> **WORK TASK**
Set out every one of the lines below as a numbered list, leaving out any blank lines.
------ EXCERPTED RECORDS
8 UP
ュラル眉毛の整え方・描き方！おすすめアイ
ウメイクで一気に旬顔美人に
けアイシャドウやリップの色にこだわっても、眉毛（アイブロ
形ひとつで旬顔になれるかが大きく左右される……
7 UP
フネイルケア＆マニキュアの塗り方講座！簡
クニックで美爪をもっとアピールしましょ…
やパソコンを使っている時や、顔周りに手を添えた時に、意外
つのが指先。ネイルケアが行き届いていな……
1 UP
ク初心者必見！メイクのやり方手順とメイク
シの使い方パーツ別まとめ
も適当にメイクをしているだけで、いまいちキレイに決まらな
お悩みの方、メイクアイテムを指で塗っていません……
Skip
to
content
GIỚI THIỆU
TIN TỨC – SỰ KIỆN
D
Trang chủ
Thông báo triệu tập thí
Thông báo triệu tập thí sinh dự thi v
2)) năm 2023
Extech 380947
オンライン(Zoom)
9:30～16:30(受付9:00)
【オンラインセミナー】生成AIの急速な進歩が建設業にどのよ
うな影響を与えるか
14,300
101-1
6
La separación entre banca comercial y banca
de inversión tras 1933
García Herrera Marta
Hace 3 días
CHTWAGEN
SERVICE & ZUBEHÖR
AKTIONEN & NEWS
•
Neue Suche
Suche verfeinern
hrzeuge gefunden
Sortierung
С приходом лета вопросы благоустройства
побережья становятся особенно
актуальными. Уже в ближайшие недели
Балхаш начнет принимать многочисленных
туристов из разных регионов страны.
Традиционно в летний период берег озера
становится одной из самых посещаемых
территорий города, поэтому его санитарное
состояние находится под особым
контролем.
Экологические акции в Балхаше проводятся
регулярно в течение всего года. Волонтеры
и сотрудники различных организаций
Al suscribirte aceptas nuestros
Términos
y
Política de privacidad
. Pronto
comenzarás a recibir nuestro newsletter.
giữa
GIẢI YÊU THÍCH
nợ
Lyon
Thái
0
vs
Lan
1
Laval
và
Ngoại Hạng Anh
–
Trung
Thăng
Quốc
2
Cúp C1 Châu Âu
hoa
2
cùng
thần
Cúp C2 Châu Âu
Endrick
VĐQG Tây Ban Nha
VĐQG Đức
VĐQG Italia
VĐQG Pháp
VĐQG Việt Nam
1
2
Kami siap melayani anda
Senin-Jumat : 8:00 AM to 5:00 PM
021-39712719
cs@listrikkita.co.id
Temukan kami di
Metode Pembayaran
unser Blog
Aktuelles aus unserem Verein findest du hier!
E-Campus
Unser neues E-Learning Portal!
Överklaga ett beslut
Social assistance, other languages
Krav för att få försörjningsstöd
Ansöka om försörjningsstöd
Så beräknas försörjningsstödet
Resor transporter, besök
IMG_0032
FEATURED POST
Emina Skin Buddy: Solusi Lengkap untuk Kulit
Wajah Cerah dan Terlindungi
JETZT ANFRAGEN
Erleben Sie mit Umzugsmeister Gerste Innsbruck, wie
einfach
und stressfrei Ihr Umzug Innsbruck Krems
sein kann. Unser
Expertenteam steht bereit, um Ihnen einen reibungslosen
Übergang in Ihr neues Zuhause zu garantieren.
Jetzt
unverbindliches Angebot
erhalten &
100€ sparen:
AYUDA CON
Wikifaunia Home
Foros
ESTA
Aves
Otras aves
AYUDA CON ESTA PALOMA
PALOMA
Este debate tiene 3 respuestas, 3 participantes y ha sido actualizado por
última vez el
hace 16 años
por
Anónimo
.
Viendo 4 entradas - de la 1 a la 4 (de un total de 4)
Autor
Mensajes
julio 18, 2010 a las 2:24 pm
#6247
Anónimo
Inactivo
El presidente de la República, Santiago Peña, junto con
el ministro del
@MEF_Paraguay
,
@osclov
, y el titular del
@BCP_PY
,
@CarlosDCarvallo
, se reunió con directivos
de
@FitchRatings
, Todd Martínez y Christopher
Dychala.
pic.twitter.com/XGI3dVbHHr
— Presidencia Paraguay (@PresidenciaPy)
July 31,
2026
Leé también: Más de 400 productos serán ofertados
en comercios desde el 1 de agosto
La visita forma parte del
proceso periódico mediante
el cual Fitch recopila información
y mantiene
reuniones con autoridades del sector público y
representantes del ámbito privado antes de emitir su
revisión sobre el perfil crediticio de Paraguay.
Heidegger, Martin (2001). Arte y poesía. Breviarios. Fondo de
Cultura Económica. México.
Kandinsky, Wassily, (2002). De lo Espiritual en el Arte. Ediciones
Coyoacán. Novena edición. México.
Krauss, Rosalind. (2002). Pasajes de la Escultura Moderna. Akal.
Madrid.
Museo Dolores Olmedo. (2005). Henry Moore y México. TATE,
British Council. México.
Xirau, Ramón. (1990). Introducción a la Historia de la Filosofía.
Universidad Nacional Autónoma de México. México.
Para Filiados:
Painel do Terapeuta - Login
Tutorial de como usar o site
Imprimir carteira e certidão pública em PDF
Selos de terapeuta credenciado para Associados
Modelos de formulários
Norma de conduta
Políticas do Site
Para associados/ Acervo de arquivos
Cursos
------------
> **ANSWER SPACE**
1. 8 UP
2. ュラル眉毛の整え方・描き方！おすすめアイ
3. ウメイクで一気に旬顔美人に
4. けアイシャドウやリップの色にこだわっても、眉毛（アイブロ
5. 形ひとつで旬顔になれるかが大きく左右される……
6. 7 UP
7. フネイルケア＆マニキュアの塗り方講座！簡
8. クニックで美爪をもっとアピールしましょ…
9. やパソコンを使っている時や、顔周りに手を添えた時に、意外
10. つのが指先。ネイルケアが行き届いていな……
11. 1 UP
12. ク初心者必見！メイクのやり方手順とメイク
13. シの使い方パーツ別まとめ
14. も適当にメイクをしているだけで、いまいちキレイに決まらな
15. お悩みの方、メイクアイテムを指で塗っていません……
16. Skip
17. to
18. content
19. GIỚI THIỆU
20. TIN TỨC – SỰ KIỆN
21. D
22. Trang chủ
23. Thông báo triệu tập thí
24. Thông báo triệu tập thí sinh dự thi v
25. 2)) năm 2023
26. Extech 380947
27. オンライン(Zoom)
28. 9:30～16:30(受付9:00)
29. 【オンラインセミナー】生成AIの急速な進歩が建設業にどのよ
30. うな影響を与えるか
31. 14,300
32. 101-1
33. 6
34. La separación entre banca comercial y banca
35. de inversión tras 1933
36. García Herrera Marta
37. Hace 3 días
38. CHTWAGEN
39. SERVICE & ZUBEHÖR
40. AKTIONEN & NEWS
41. •
42. Neue Suche
43. Suche verfeinern
44. hrzeuge gefunden
45. Sortierung
46. С приходом лета вопросы благоустройства
47. побережья становятся особенно
48. актуальными. Уже в ближайшие недели
49. Балхаш начнет принимать многочисленных
50. туристов из разных регионов страны.
51. Традиционно в летний период берег озера
52. становится одной из самых посещаемых
53. территорий города, поэтому его санитарное
54. состояние находится под особым
55. контролем.
56. Экологические акции в Балхаше проводятся
57. регулярно в течение всего года. Волонтеры
58. и сотрудники различных организаций
59. Al suscribirte aceptas nuestros
60. Términos
61. y
62. Política de privacidad
63. . Pronto
64. comenzarás a recibir nuestro newsletter.
65. giữa
66. GIẢI YÊU THÍCH
67. nợ
68. Lyon
69. Thái
70. 0
71. vs
72. Lan
73. 1
74. Laval
75. và
76. Ngoại Hạng Anh
77. –
78. Trung
79. Thăng
80. Quốc
81. 2
82. Cúp C1 Châu Âu
83. hoa
84. 2
85. cùng
86. thần
87. Cúp C2 Châu Âu
88. Endrick
89. VĐQG Tây Ban Nha
90. VĐQG Đức
91. VĐQG Italia
92. VĐQG Pháp
93. VĐQG Việt Nam
94. 1
95. 2
96. Kami siap melayani anda
97. Senin-Jumat : 8:00 AM to 5:00 PM
98. 021-39712719
99. cs@listrikkita.co.id
100. Temukan kami di
101. Metode Pembayaran
102. unser Blog
103. Aktuelles aus unserem Verein findest du hier!
104. E-Campus
105. Unser neues E-Learning Portal!
106. Överklaga ett beslut
107. Social assistance, other languages
108. Krav för att få försörjningsstöd
109. Ansöka om försörjningsstöd
110. Så beräknas försörjningsstödet
111. Resor transporter, besök
112. IMG_0032
113. FEATURED POST
114. Emina Skin Buddy: Solusi Lengkap untuk Kulit
115. Wajah Cerah dan Terlindungi
116. JETZT ANFRAGEN
117. Erleben Sie mit Umzugsmeister Gerste Innsbruck, wie
118. einfach
119. und stressfrei Ihr Umzug Innsbruck Krems
120. sein kann. Unser
121. Expertenteam steht bereit, um Ihnen einen reibungslosen
122. Übergang in Ihr neues Zuhause zu garantieren.
123. Jetzt
124. unverbindliches Angebot
125. erhalten &
126. 100€ sparen:
127. AYUDA CON
128. Wikifaunia Home
129. Foros
130. ESTA
131. Aves
132. Otras aves
133. AYUDA CON ESTA PALOMA
134. PALOMA
135. Este debate tiene 3 respuestas, 3 participantes y ha sido actualizado por
136. última vez el
137. hace 16 años
138. por
139. Anónimo
140. .
141. Viendo 4 entradas - de la 1 a la 4 (de un total de 4)
142. Autor
143. Mensajes
144. julio 18, 2010 a las 2:24 pm
145. #6247
146. Anónimo
147. Inactivo
148. El presidente de la República, Santiago Peña, junto con
149. el ministro del
150. @MEF_Paraguay
151. ,
152. @osclov
153. , y el titular del
154. @BCP_PY
155. ,
156. @CarlosDCarvallo
157. , se reunió con directivos
158. de
159. @FitchRatings
160. , Todd Martínez y Christopher
161. Dychala.
162. pic.twitter.com/XGI3dVbHHr
163. — Presidencia Paraguay (@PresidenciaPy)
164. July 31,
165. 2026
166. Leé también: Más de 400 productos serán ofertados
167. en comercios desde el 1 de agosto
168. La visita forma parte del
169. proceso periódico mediante
170. el cual Fitch recopila información
171. y mantiene
172. reuniones con autoridades del sector público y
173. representantes del ámbito privado antes de emitir su
174. revisión sobre el perfil crediticio de Paraguay.
175. Heidegger, Martin (2001). Arte y poesía. Breviarios. Fondo de
176. Cultura Económica. México.
177. Kandinsky, Wassily, (2002). De lo Espiritual en el Arte. Ediciones
178. Coyoacán. Novena edición. México.
179. Krauss, Rosalind. (2002). Pasajes de la Escultura Moderna. Akal.
180. Madrid.
181. Museo Dolores Olmedo. (2005). Henry Moore y México. TATE,
182. British Council. México.
183. Xirau, Ramón. (1990). Introducción a la Historia de la Filosofía.
184. Universidad Nacional Autónoma de México. México.
185. Para Filiados:
186. Painel do Terapeuta - Login
187. Tutorial de como usar o site
188. Imprimir carteira e certidão pública em PDF
189. Selos de terapeuta credenciado para Associados
190. Modelos de formulários
191. Norma de conduta
192. Políticas do Site
193. Para associados/ Acervo de arquivos
194. Cursos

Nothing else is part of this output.